We arrived at our destination, exiting successfully. And we were hungry. The decision about whether or not we were going to eat “street food” wasn’t even really a decision. Yes. We would eat street food. But there would be certain exceptions. Avoid places that looked vacant. Avoid places where it was completely unclear when the food was prepared (preferring to go for places where the food is prepared in front of you). And avoid ice or water (for now). Just past the dock, we are dumped onto a street that is not far at all from Wat Pho. And there are many vendors, and some small shops. Almost every street is vendors and small shops. It is almost impossible to know the name of the place you’re going, or the name of the street you’re on. Landmarks are everything. Plus, it helps to have a good memory for where you’ve been, so you can stand a chance of returning or telling others about it. And, if you’re accustomed to a city on a grid, then you can throw away those skills here, because Bangkok is not such a city. We stop at a vendor who is making Pad Thai, and share our first street food. I think I also got some sort of pork thing from a man who was vending across the way from the Pad Thai lady. And then Melissa got some juice of unknown origin, and I got a little bag of papaya. People don’t wear gloves while handling most food (not that I would expect they would – in fact, I was surprised to see when people did). So you don’t really know if or when you’ll be exposed to something that isn’t going to agree with you.

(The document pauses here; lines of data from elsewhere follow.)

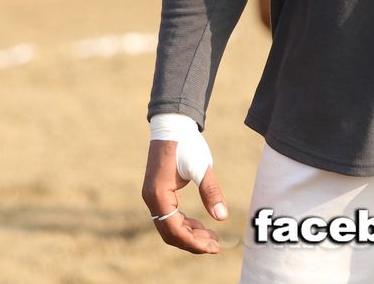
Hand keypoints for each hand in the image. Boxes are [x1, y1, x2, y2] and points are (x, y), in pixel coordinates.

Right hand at [142, 139, 227, 254]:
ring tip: (212, 238)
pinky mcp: (157, 192)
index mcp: (158, 194)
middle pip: (169, 232)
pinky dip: (184, 224)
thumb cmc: (186, 144)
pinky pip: (169, 216)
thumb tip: (222, 217)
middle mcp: (151, 198)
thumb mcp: (201, 167)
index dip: (193, 242)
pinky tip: (200, 225)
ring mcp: (152, 195)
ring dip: (189, 234)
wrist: (172, 125)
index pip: (174, 229)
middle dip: (192, 242)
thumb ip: (211, 192)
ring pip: (168, 226)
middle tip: (215, 246)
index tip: (212, 247)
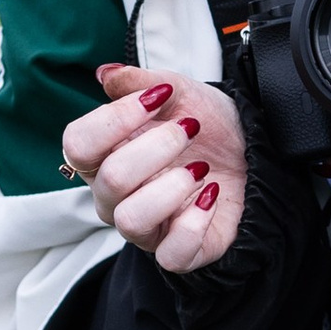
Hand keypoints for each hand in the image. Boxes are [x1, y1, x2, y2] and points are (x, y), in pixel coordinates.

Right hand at [60, 64, 248, 274]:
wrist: (252, 150)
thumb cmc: (205, 125)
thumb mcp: (177, 91)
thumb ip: (139, 82)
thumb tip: (106, 74)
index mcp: (103, 155)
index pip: (78, 144)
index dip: (113, 119)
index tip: (157, 97)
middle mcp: (114, 196)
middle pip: (111, 179)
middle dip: (158, 146)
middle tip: (191, 129)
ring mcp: (145, 227)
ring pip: (131, 220)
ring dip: (172, 188)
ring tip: (200, 169)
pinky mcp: (178, 251)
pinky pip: (171, 255)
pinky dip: (194, 224)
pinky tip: (211, 195)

After getting enough food to last for a while, we found our way to Wat Pho, which was not far. It was a temple complex with a fairly large footprint, and multiple structures within. I cannot recall how much we paid to go inside, but it wasn’t too bad. Actually, now that I recall, it was free on this day. Maybe because it was a Sunday, or maybe it’s always free. When you go into the temples, you need to leave your shoes on the ground outside. It’s really best not to think about the fact that anyone could walk off with your shoes, and you’d be stuck in the middle of Bangkok, shoeless. You would like to be trusting and assume that no one would do such a thing, but it’s probably only accurate to say that very few people would do such a thing, and that it has surely happened often enough.

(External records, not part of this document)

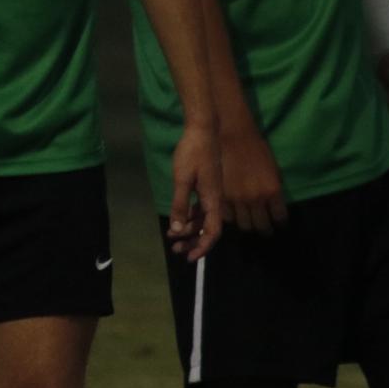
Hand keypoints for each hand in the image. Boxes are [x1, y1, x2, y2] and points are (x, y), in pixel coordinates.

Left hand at [167, 122, 223, 260]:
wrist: (202, 130)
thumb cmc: (192, 153)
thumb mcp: (182, 179)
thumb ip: (180, 204)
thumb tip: (178, 230)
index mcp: (213, 200)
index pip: (212, 232)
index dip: (202, 247)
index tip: (190, 257)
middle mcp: (216, 200)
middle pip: (207, 229)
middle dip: (192, 242)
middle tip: (176, 249)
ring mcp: (212, 193)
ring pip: (203, 219)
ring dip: (189, 230)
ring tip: (172, 237)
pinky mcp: (207, 187)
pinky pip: (200, 209)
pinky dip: (190, 217)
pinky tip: (178, 220)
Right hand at [218, 126, 286, 234]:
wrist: (232, 135)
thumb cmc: (256, 149)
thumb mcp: (274, 170)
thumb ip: (274, 191)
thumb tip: (275, 208)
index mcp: (272, 191)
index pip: (279, 218)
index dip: (280, 224)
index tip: (279, 225)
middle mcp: (255, 199)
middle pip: (261, 226)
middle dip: (264, 229)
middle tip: (264, 228)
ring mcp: (236, 199)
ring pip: (243, 225)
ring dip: (248, 225)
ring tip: (249, 221)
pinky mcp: (221, 197)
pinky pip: (228, 217)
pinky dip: (232, 218)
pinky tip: (234, 213)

The temple was reasonably interesting, but it was not (for me) as exciting as seeing castles and churches in Europe, perhaps because I am less familiar, or perhaps because I know the architecture is more recent, and I happen to be disproportionately impressed by “really old things.” Nonetheless, the “Reclining Buddha” was impressive. It was a giant, gold, reclining statue of the Buddha. When I say “giant,” I mean that it filled the entire space inside the one building, probably about 150 feet long and 20 feet high. And gold. There were lots of Buddhas there. So many that I am not sure if it should be capitalized. White ones of marble, black ones of marble, painted ones. Hundreds. The architecture was neat, and we took a lot of pictures. But it was also very hot. The predominate ethnicity of the tourists at the temples was Asian, what appeared to be mostly Chinese. This was not nearly the case for other parts of the trip, as you’ll hear. I don’t know why I mention that, but I figured you might be curious.